Claude Adams, Vancouver
In some distant corners of the globe, I suppose, the fact that Canadians are about to vote for the greatest Canadian of all time is about as exciting as tidal conditions in the Bay of Biscay, or a list of the top-10 textbooks in Belgium.
But make no mistake, this is big news in the world's second-biggest landmass. And what makes it extraordinary is that a contest of this kind is so against the Canadian grain. We are the most self-effacing people on Earth. So self-effacing, in fact, that when Canadian ambassador Ken Taylor made international headlines 25 years ago by rescuing six US diplomats in Iran, some senior civil servants were actually embarrassed by all the attention.

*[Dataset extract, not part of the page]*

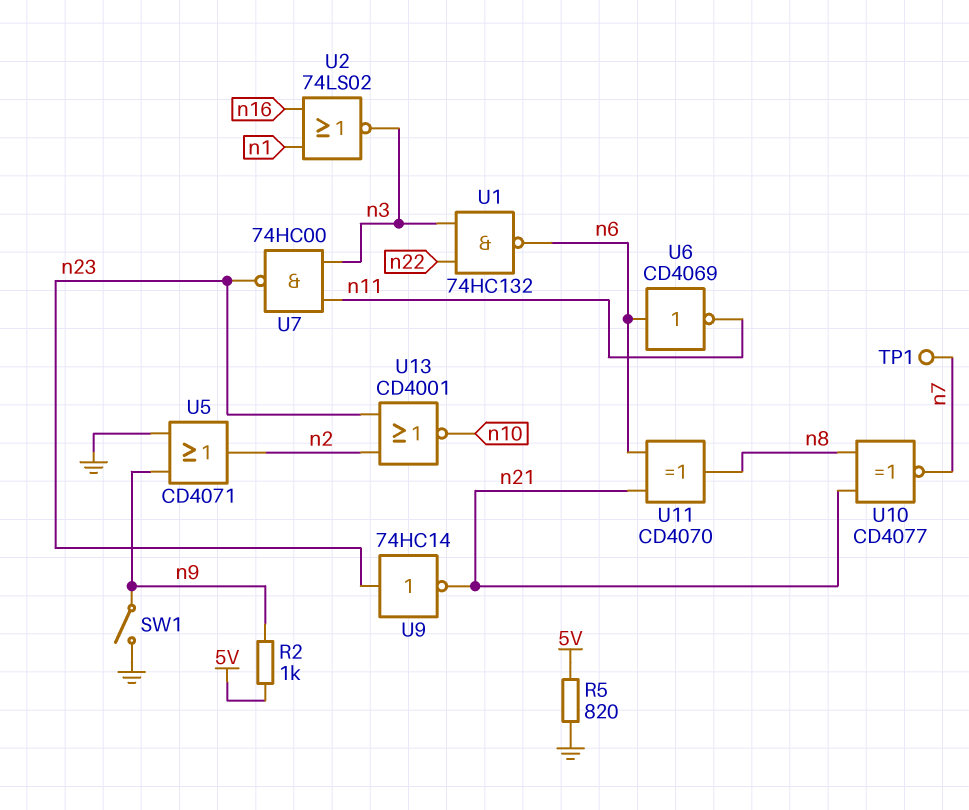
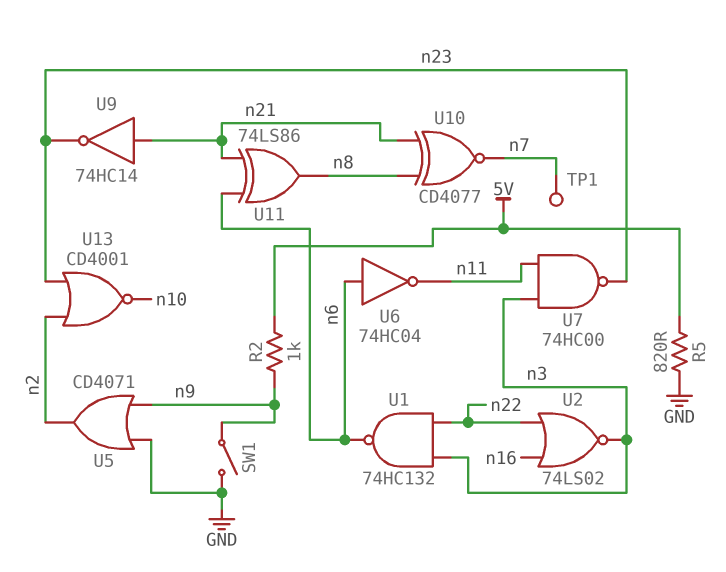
U2: NOR 74LS02 (in n1, in n16, out n3) -> NOR 74LS02 (in n16, in n22, out n3)
U6: NOT CD4069 (in n6, out n11) -> NOT 74HC04 (in n6, out n11)
U9: NOT 74HC14 (in n23, out n21) -> NOT 74HC14 (in n21, out n23)
U11: XOR CD4070 (in n6, in n21, out n8) -> XOR 74LS86 (in n6, in n21, out n8)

This brings me to the list of the 10 finalists. It includes four dead politicians, a hockey player, two broadcasters, a dead doctor, a dead inventor, and the man who should be declared winner by acclamation, Terry Fox. Fox was the one-legged runner who still inspires hundreds of thousands of people to run every year for cancer research.
Mr Taylor should, by all rights, be a finalist. But he is not on the list. He is not even in the top 100, which is a scandal. Mr Taylor is representative of that period in history when Canada and the US were the closest of friends, and even shared an international vision. It is an era worth remembering.
It was 25 years ago, Jimmy Carter was in the White House, his political stock about to plummet. A group of revolutionary students in Tehran were in control of the US embassy, and they were holding more than 50 Americans hostage. The crisis would last more than 400 days.
Mr Taylor was the only bright spot in a dismal and depressing story. In an act of remarkable derring-do, Mr Taylor and his staff, risking their own lives, hid six Americans who had escaped the student dragnet. Mr Taylor eventually smuggled them out of Iran to safety, disguised as a film crew. The handsome ambassador returned to a triumphant reception in the US. Today, he is a trivia question.
Canadians have a habit of keeping their heroes in the attic. Most Canadian children would not even recognise the name Norman Bethune today (he is the doctor who marched with Mao Zedong). But, singer Shania Twain, actress Pamela Anderson and actor Craig Kielburger (who?) are high on the top-100 list. One could blame this on the internet, the sorry state of education, or even the passage of time.
But the contest has two fatal flaws. It is undemocratic - you can vote as often as you want by phone, text message, or on the internet. And it is biased - there are no women in the Top 10. So, in the best Canadian tradition, I am sitting this election out.